▶ _Brief_: The records below must be retyped exactly.

===== Dataset content =====

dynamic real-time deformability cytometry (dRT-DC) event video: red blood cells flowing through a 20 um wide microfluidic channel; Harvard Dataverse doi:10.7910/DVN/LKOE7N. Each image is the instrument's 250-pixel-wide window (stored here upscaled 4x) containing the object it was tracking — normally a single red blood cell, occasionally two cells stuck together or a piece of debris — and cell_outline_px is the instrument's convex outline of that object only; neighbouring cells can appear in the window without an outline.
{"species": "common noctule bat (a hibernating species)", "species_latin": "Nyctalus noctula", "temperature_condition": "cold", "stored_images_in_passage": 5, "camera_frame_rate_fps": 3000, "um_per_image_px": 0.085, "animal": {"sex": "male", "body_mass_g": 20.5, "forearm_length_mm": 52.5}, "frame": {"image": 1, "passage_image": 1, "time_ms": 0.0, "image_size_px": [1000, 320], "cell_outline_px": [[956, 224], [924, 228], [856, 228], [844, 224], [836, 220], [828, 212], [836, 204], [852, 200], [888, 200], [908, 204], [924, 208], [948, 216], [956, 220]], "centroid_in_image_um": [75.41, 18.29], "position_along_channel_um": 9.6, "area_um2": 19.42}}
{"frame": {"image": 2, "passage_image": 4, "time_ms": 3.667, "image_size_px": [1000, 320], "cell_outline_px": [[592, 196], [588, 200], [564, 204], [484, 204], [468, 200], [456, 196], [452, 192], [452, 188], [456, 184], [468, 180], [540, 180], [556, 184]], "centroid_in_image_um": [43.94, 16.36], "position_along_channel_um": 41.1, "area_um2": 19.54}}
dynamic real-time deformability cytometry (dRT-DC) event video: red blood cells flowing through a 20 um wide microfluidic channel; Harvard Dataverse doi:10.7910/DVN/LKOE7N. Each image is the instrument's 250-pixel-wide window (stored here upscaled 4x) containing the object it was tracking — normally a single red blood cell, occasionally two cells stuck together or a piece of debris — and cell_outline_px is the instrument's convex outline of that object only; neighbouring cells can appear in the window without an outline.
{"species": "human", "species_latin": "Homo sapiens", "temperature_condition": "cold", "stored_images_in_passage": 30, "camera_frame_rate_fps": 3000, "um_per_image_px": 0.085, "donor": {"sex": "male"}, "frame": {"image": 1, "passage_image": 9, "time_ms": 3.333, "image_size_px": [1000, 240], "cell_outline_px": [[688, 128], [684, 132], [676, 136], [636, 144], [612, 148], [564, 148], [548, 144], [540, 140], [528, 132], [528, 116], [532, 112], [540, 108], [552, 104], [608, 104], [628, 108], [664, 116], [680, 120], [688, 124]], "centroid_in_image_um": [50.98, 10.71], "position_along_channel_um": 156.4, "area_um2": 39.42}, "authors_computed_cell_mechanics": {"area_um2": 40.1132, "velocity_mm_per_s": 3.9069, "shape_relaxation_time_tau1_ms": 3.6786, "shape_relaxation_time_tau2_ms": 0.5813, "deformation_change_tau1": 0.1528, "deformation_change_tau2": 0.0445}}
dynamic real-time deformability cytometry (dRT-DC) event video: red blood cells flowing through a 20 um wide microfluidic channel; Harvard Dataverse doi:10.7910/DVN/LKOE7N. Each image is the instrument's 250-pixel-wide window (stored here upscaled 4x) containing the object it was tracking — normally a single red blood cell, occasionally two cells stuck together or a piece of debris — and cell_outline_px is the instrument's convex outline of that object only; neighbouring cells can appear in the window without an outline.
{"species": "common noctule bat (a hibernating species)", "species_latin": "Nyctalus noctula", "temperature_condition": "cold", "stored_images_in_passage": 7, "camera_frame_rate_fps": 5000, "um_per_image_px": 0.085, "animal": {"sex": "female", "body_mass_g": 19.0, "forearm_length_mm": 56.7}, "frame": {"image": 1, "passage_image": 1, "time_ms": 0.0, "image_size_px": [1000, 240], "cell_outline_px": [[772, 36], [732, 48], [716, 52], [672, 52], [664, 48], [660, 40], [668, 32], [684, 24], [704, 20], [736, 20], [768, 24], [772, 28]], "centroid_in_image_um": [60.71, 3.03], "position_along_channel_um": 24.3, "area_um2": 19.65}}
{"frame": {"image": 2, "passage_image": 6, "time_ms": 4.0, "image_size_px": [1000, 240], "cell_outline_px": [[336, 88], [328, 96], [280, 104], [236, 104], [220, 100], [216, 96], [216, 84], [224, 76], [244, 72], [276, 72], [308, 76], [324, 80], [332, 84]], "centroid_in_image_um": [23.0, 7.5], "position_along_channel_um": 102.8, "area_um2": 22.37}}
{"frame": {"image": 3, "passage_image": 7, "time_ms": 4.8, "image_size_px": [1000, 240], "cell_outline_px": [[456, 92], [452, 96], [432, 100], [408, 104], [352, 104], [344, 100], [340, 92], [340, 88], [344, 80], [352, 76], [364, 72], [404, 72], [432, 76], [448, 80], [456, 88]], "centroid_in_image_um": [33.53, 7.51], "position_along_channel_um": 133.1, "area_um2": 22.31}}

=====

▶ _Full output_:
dynamic real-time deformability cytometry (dRT-DC) event video: red blood cells flowing through a 20 um wide microfluidic channel; Harvard Dataverse doi:10.7910/DVN/LKOE7N. Each image is the instrument's 250-pixel-wide window (stored here upscaled 4x) containing the object it was tracking — normally a single red blood cell, occasionally two cells stuck together or a piece of debris — and cell_outline_px is the instrument's convex outline of that object only; neighbouring cells can appear in the window without an outline.
{"species": "common noctule bat (a hibernating species)", "species_latin": "Nyctalus noctula", "temperature_condition": "cold", "stored_images_in_passage": 5, "camera_frame_rate_fps": 3000, "um_per_image_px": 0.085, "animal": {"sex": "male", "body_mass_g": 20.5, "forearm_length_mm": 52.5}, "frame": {"image": 1, "passage_image": 1, "time_ms": 0.0, "image_size_px": [1000, 320], "cell_outline_px": [[956, 224], [924, 228], [856, 228], [844, 224], [836, 220], [828, 212], [836, 204], [852, 200], [888, 200], [908, 204], [924, 208], [948, 216], [956, 220]], "centroid_in_image_um": [75.41, 18.29], "position_along_channel_um": 9.6, "area_um2": 19.42}}
{"frame": {"image": 2, "passage_image": 4, "time_ms": 3.667, "image_size_px": [1000, 320], "cell_outline_px": [[592, 196], [588, 200], [564, 204], [484, 204], [468, 200], [456, 196], [452, 192], [452, 188], [456, 184], [468, 180], [540, 180], [556, 184]], "centroid_in_image_um": [43.94, 16.36], "position_along_channel_um": 41.1, "area_um2": 19.54}}
dynamic real-time deformability cytometry (dRT-DC) event video: red blood cells flowing through a 20 um wide microfluidic channel; Harvard Dataverse doi:10.7910/DVN/LKOE7N. Each image is the instrument's 250-pixel-wide window (stored here upscaled 4x) containing the object it was tracking — normally a single red blood cell, occasionally two cells stuck together or a piece of debris — and cell_outline_px is the instrument's convex outline of that object only; neighbouring cells can appear in the window without an outline.
{"species": "human", "species_latin": "Homo sapiens", "temperature_condition": "cold", "stored_images_in_passage": 30, "camera_frame_rate_fps": 3000, "um_per_image_px": 0.085, "donor": {"sex": "male"}, "frame": {"image": 1, "passage_image": 9, "time_ms": 3.333, "image_size_px": [1000, 240], "cell_outline_px": [[688, 128], [684, 132], [676, 136], [636, 144], [612, 148], [564, 148], [548, 144], [540, 140], [528, 132], [528, 116], [532, 112], [540, 108], [552, 104], [608, 104], [628, 108], [664, 116], [680, 120], [688, 124]], "centroid_in_image_um": [50.98, 10.71], "position_along_channel_um": 156.4, "area_um2": 39.42}, "authors_computed_cell_mechanics": {"area_um2": 40.1132, "velocity_mm_per_s": 3.9069, "shape_relaxation_time_tau1_ms": 3.6786, "shape_relaxation_time_tau2_ms": 0.5813, "deformation_change_tau1": 0.1528, "deformation_change_tau2": 0.0445}}
dynamic real-time deformability cytometry (dRT-DC) event video: red blood cells flowing through a 20 um wide microfluidic channel; Harvard Dataverse doi:10.7910/DVN/LKOE7N. Each image is the instrument's 250-pixel-wide window (stored here upscaled 4x) containing the object it was tracking — normally a single red blood cell, occasionally two cells stuck together or a piece of debris — and cell_outline_px is the instrument's convex outline of that object only; neighbouring cells can appear in the window without an outline.
{"species": "common noctule bat (a hibernating species)", "species_latin": "Nyctalus noctula", "temperature_condition": "cold", "stored_images_in_passage": 7, "camera_frame_rate_fps": 5000, "um_per_image_px": 0.085, "animal": {"sex": "female", "body_mass_g": 19.0, "forearm_length_mm": 56.7}, "frame": {"image": 1, "passage_image": 1, "time_ms": 0.0, "image_size_px": [1000, 240], "cell_outline_px": [[772, 36], [732, 48], [716, 52], [672, 52], [664, 48], [660, 40], [668, 32], [684, 24], [704, 20], [736, 20], [768, 24], [772, 28]], "centroid_in_image_um": [60.71, 3.03], "position_along_channel_um": 24.3, "area_um2": 19.65}}
{"frame": {"image": 2, "passage_image": 6, "time_ms": 4.0, "image_size_px": [1000, 240], "cell_outline_px": [[336, 88], [328, 96], [280, 104], [236, 104], [220, 100], [216, 96], [216, 84], [224, 76], [244, 72], [276, 72], [308, 76], [324, 80], [332, 84]], "centroid_in_image_um": [23.0, 7.5], "position_along_channel_um": 102.8, "area_um2": 22.37}}
{"frame": {"image": 3, "passage_image": 7, "time_ms": 4.8, "image_size_px": [1000, 240], "cell_outline_px": [[456, 92], [452, 96], [432, 100], [408, 104], [352, 104], [344, 100], [340, 92], [340, 88], [344, 80], [352, 76], [364, 72], [404, 72], [432, 76], [448, 80], [456, 88]], "centroid_in_image_um": [33.53, 7.51], "position_along_channel_um": 133.1, "area_um2": 22.31}}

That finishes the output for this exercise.